[Saved data entries]
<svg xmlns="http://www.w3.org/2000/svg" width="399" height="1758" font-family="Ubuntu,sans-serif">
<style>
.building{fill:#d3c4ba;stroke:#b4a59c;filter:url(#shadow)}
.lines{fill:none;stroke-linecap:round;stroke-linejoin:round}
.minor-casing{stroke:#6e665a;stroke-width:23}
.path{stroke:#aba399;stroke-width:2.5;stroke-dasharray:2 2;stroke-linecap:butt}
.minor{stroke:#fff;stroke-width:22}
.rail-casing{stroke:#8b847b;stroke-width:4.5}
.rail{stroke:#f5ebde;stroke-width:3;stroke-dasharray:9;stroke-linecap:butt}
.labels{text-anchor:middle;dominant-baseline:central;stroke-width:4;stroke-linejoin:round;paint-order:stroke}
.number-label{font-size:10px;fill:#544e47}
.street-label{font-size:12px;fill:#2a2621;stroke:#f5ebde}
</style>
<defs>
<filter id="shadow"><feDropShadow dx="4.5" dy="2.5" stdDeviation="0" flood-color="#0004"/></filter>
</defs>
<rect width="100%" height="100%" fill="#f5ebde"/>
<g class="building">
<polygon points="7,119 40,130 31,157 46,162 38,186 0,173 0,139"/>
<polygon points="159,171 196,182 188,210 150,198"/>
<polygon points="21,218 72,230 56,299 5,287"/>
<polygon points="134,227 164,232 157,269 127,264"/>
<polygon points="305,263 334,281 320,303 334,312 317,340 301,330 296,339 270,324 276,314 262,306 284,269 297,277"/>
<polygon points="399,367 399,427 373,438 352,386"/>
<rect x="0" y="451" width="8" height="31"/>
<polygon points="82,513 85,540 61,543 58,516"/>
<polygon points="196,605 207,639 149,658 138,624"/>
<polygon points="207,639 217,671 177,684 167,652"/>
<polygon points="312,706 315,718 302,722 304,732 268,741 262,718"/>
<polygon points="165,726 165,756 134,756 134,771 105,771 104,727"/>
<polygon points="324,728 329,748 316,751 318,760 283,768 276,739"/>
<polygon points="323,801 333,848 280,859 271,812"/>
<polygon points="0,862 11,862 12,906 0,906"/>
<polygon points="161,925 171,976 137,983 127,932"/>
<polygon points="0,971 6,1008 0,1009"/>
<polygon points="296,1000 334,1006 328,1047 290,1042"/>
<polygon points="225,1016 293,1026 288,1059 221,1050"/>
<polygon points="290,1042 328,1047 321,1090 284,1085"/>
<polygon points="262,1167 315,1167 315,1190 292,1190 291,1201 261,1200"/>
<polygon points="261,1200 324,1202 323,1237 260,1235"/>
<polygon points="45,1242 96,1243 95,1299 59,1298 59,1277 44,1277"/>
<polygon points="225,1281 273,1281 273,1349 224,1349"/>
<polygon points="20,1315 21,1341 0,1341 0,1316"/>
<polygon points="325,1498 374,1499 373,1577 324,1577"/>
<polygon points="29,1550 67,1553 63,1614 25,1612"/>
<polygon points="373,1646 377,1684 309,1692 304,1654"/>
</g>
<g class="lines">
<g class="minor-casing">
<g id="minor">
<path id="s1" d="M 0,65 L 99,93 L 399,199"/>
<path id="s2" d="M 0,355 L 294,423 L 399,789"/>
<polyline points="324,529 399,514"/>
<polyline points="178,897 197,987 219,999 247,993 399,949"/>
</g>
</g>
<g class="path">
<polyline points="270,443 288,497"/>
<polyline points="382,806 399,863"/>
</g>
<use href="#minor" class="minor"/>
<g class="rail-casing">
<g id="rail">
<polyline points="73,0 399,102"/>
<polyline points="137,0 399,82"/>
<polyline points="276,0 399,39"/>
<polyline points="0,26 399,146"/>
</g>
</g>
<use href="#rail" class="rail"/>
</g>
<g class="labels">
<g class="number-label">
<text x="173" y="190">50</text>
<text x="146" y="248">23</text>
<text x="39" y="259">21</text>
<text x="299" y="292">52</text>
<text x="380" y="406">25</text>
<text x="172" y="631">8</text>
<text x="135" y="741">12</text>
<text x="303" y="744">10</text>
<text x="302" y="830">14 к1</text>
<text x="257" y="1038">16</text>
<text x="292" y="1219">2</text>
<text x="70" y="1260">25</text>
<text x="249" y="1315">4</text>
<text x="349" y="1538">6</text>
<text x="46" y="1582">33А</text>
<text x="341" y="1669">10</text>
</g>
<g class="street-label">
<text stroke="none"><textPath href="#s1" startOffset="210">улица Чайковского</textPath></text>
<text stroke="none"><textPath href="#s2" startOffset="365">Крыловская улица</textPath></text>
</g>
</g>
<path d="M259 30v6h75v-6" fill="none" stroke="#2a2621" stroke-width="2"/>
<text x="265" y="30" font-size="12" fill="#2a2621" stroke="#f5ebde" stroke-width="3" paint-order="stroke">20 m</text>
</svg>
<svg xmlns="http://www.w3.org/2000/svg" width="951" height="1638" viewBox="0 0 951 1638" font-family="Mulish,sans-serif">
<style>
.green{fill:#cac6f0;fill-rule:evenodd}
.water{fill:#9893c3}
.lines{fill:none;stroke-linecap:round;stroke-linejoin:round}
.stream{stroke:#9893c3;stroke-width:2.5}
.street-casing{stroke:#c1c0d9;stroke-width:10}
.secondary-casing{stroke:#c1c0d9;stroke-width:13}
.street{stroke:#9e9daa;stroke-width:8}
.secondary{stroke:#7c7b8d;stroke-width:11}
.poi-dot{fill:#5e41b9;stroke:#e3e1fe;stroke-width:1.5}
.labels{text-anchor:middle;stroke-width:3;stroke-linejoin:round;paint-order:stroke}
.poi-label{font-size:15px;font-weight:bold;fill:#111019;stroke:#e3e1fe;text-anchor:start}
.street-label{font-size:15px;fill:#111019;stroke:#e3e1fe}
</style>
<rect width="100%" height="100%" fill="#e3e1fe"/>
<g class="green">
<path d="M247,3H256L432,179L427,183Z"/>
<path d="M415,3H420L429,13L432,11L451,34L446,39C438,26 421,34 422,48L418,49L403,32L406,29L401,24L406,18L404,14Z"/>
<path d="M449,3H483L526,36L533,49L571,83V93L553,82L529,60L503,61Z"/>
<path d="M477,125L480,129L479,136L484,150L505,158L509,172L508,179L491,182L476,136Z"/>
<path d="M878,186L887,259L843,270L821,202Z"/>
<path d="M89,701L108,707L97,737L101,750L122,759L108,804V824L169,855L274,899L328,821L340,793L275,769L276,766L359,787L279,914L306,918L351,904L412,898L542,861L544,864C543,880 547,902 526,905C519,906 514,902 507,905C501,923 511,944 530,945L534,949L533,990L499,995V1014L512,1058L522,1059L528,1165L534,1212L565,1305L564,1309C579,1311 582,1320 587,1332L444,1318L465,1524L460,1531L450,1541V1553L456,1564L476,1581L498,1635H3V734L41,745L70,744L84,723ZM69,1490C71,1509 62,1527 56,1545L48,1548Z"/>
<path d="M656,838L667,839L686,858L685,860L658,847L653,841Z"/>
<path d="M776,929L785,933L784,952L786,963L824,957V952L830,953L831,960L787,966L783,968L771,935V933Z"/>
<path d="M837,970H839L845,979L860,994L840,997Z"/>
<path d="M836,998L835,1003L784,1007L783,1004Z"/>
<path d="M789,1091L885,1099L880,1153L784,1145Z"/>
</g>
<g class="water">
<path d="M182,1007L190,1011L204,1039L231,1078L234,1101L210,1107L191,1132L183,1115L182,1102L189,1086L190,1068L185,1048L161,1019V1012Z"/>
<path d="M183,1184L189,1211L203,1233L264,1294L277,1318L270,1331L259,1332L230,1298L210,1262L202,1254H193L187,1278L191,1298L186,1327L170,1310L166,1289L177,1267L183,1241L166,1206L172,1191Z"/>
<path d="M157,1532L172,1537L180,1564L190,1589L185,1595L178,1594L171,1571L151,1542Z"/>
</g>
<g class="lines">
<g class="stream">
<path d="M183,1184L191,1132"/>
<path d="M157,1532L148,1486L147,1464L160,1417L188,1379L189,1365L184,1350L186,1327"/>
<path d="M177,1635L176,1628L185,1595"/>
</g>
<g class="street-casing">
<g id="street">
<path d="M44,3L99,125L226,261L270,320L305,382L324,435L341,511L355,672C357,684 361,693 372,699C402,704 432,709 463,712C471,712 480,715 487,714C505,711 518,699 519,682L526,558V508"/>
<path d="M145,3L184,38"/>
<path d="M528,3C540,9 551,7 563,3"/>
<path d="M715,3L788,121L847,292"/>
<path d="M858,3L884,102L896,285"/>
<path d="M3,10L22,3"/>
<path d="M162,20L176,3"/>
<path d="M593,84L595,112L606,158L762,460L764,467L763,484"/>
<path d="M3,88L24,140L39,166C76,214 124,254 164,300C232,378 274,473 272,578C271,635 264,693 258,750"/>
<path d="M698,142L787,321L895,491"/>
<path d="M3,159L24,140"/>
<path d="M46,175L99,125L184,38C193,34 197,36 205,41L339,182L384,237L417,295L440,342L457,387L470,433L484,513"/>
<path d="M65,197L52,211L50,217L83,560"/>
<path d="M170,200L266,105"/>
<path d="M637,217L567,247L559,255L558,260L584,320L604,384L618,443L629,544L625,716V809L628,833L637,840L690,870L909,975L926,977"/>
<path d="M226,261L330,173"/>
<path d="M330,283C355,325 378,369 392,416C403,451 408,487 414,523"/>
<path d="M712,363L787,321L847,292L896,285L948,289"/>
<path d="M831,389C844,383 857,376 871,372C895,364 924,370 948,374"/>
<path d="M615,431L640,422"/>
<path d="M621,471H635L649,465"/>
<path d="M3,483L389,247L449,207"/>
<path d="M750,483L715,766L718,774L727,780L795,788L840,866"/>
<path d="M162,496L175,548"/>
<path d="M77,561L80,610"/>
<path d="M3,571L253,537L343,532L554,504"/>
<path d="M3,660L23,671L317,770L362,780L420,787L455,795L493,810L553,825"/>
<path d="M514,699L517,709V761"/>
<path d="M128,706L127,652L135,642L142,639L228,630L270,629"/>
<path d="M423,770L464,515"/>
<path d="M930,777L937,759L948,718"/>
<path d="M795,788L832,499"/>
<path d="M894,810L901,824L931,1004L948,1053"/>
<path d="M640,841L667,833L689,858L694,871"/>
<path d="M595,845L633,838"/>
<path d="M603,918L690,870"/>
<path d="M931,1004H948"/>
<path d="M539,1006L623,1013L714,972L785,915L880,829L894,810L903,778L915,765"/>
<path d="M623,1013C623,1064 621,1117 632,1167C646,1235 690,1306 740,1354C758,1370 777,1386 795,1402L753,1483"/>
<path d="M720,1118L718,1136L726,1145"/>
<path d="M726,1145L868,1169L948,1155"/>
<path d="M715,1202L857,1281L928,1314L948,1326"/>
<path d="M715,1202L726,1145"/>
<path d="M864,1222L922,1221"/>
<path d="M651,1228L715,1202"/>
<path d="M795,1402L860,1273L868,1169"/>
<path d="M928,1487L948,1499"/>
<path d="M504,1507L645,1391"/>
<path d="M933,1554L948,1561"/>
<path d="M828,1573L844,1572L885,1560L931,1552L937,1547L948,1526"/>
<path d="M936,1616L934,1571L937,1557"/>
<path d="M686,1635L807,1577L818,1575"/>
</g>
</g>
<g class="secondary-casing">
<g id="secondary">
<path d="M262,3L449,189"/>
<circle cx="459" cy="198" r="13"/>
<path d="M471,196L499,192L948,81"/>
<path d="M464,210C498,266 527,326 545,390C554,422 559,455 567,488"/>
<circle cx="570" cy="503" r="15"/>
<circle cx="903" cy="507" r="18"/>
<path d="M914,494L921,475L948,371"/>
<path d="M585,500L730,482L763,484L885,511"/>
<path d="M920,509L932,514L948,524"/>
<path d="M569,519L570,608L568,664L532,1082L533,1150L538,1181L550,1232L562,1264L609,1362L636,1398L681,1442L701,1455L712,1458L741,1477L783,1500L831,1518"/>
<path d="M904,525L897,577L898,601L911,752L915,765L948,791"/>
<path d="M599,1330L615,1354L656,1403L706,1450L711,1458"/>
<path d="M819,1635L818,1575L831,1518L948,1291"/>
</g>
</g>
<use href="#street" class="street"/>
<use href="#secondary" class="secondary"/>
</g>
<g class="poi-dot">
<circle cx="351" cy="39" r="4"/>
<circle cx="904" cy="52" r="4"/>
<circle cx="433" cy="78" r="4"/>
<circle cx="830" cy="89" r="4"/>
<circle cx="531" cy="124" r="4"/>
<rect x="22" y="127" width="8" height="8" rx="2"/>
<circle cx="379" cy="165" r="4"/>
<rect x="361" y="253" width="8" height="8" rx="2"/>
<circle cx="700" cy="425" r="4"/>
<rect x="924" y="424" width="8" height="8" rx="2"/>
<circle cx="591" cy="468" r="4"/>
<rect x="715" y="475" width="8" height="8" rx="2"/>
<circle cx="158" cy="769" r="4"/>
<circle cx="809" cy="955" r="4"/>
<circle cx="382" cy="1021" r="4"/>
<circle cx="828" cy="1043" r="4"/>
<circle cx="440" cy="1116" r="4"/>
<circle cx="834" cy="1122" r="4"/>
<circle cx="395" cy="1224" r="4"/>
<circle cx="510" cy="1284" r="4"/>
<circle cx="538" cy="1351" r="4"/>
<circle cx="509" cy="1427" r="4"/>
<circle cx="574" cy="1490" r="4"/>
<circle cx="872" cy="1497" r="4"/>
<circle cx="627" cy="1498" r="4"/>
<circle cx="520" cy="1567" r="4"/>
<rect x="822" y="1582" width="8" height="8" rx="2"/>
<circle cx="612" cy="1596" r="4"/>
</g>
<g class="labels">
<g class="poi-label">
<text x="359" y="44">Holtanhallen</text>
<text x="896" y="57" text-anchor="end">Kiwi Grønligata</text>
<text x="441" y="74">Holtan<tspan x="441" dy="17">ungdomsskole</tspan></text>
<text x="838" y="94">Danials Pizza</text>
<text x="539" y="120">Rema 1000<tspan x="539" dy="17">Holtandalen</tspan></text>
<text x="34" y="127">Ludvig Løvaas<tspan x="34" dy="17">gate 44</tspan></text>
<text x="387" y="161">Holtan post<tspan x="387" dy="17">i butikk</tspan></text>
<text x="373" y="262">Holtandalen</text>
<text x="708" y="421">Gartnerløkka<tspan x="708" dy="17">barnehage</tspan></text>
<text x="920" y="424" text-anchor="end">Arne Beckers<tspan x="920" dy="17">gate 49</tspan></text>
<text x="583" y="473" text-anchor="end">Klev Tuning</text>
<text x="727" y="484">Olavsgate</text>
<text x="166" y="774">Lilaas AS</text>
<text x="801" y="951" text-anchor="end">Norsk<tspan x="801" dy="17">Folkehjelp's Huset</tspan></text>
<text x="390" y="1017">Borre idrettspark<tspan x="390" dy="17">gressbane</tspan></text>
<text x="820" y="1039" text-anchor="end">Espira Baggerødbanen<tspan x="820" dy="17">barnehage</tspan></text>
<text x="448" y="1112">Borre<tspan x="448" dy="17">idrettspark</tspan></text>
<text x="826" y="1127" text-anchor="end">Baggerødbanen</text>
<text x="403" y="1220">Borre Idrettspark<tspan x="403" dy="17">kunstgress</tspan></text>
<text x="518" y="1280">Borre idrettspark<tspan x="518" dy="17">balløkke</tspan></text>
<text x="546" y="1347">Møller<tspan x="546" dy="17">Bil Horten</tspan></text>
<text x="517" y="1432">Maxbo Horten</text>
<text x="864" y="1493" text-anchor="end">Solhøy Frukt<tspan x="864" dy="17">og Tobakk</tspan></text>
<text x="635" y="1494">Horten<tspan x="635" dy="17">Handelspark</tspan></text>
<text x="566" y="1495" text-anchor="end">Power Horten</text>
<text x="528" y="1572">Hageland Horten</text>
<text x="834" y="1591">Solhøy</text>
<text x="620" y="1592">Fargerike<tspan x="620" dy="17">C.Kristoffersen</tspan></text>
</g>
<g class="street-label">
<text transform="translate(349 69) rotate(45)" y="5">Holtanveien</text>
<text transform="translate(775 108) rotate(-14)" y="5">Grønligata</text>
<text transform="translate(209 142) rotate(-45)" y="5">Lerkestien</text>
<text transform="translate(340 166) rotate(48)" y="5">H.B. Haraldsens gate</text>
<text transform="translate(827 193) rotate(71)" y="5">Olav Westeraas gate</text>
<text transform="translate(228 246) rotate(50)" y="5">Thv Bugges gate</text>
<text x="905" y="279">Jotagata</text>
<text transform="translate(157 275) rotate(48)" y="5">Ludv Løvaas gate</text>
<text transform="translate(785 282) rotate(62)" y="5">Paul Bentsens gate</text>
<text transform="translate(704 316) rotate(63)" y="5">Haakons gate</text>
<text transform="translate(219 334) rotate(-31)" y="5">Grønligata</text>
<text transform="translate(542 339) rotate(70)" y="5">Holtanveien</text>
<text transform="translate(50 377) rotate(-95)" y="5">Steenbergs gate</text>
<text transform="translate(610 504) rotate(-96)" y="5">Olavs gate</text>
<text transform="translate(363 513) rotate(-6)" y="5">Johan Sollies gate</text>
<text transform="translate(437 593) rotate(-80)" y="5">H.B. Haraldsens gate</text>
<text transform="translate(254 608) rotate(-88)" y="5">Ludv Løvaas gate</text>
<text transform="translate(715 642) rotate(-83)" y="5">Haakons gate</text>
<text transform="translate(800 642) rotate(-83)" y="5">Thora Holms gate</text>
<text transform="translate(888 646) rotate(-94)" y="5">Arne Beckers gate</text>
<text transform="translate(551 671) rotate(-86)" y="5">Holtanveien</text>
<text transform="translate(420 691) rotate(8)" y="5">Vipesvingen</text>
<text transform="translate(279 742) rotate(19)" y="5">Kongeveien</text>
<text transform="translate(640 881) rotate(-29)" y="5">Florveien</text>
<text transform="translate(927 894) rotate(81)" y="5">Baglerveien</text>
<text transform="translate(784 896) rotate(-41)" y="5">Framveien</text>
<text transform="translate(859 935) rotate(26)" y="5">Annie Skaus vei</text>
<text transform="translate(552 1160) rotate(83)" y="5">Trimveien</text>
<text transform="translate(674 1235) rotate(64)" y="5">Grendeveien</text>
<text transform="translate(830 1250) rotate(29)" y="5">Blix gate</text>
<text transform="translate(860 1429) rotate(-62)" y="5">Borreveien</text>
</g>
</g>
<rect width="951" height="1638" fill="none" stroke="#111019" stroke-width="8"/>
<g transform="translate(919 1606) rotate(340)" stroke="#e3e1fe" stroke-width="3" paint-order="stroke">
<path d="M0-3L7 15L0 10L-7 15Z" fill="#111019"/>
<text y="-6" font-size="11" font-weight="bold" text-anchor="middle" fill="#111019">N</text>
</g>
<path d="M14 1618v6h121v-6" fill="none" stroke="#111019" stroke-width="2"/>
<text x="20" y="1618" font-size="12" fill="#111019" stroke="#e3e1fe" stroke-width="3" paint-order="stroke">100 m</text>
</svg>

■ Task brief
If a line of the data above holds the string "labels", count it, then give only the final number.

■ Solution to this problem
4